> What you need to do
Your response should consist solely of the lines from the one containing "auch mitgetragen werden" through the end of the data, copied exactly.

> Stored data
------

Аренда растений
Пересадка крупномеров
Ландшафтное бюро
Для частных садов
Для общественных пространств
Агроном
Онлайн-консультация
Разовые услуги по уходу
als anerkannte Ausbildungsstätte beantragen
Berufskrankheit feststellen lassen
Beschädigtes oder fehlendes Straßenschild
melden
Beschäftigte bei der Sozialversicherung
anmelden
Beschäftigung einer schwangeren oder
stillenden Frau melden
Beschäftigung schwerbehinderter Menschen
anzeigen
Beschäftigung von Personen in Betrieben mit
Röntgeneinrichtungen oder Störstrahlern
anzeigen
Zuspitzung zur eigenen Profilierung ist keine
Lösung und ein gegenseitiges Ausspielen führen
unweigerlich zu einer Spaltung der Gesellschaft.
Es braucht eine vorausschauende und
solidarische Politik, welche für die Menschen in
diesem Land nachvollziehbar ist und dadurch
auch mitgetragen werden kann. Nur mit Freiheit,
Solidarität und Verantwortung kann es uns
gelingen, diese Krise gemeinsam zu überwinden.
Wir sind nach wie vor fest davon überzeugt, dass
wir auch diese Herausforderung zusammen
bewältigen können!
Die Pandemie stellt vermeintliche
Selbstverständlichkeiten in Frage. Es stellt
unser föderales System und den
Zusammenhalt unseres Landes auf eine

------

> Finished task
auch mitgetragen werden kann. Nur mit Freiheit,
Solidarität und Verantwortung kann es uns
gelingen, diese Krise gemeinsam zu überwinden.
Wir sind nach wie vor fest davon überzeugt, dass
wir auch diese Herausforderung zusammen
bewältigen können!
Die Pandemie stellt vermeintliche
Selbstverständlichkeiten in Frage. Es stellt
unser föderales System und den
Zusammenhalt unseres Landes auf eine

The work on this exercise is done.